Module with ParquetData.


ParquetData class

ParquetData(
    wrapper,
    data,
    single_key=True,
    classes=None,
    level_name=None,
    fetch_kwargs=None,
    returned_kwargs=None,
    last_index=None,
    delisted=None,
    tz_localize=None,
    tz_convert=None,
    missing_index=None,
    missing_columns=None,
    **kwargs
)

Data class for fetching Parquet data using PyArrow or FastParquet.

Superclasses

Inherited members


fetch_feature class method

ParquetData.fetch_feature(
    feature,
    **kwargs
)

Fetch the Parquet file of a feature.

Uses ParquetData.fetch_key().


fetch_key class method

ParquetData.fetch_key(
    key,
    path=None,
    tz=None,
    squeeze=None,
    keep_partition_cols=None,
    engine=None,
    **read_kwargs
)

Fetch the Parquet file of a feature or symbol.

Args

key : hashable
Feature or symbol.
path : str

Path.

If path is None, uses key as the path to the Parquet file.

tz : any

Target timezone.

See to_timezone().

squeeze : int
Whether to squeeze a DataFrame with one column into a Series.
keep_partition_cols : bool

Whether to return partitioning columns (if any).

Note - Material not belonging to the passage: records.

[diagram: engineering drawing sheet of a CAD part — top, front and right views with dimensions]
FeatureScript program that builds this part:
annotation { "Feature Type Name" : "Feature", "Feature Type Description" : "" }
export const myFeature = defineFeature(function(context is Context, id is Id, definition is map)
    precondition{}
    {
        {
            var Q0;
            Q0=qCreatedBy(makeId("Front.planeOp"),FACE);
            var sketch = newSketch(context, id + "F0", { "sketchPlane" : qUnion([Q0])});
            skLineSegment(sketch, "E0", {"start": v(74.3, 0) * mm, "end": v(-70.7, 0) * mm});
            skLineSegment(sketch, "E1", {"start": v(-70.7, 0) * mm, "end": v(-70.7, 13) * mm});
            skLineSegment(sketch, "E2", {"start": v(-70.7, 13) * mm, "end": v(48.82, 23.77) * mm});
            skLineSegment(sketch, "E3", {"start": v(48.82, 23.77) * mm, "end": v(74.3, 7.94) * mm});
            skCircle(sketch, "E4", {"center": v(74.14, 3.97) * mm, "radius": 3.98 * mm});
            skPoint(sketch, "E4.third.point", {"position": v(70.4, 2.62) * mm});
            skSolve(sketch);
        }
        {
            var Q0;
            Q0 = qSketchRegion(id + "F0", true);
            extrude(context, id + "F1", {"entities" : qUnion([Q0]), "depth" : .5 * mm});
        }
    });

If None, will remove any partitioning column that is "group" or "group_{index}".

Retrieves the list of partitioning columns with ParquetData.list_partition_cols().

engine : str
See pd.read_parquet.
**read_kwargs
Other keyword arguments passed to pd.read_parquet.

See https://pandas.pydata.org/docs/reference/api/pandas.read_parquet.html for other arguments.

For defaults, see custom.parquet in data.


fetch_symbol class method

ParquetData.fetch_symbol(
    symbol,
    **kwargs
)

Fetch the Parquet file of a symbol.

Uses ParquetData.fetch_key().


is_default_partition_col class method

ParquetData.is_default_partition_col(
    level
)

Return whether a partitioning column is a default partitioning column.


is_parquet_dir class method

ParquetData.is_parquet_dir(
    path
)

Return whether the path is a directory that is a group itself or contains groups of Parquet partitions.


is_parquet_file class method

ParquetData.is_parquet_file(
    path
)

Return whether the path is a Parquet file.


is_parquet_group_dir class method

ParquetData.is_parquet_group_dir(
    path
)

Return whether the path is a directory that is a group of Parquet partitions.

Note

Assumes the Hive partitioning scheme.


list_partition_cols class method

ParquetData.list_partition_cols(
    path
)

List partitioning columns under a path.

Note

Assumes the Hive partitioning scheme.


update_feature method

ParquetData.update_feature(
    feature,
    **kwargs
)

Update data of a feature.

Uses ParquetData.update_key() with key_is_feature=True.


update_key method

ParquetData.update_key(
    key,
    key_is_feature=False,
    **kwargs
)

Update data of a feature or symbol.


update_symbol method

ParquetData.update_symbol(
    symbol,
    **kwargs
)

Update data for a symbol.

Uses ParquetData.update_key() with key_is_feature=False.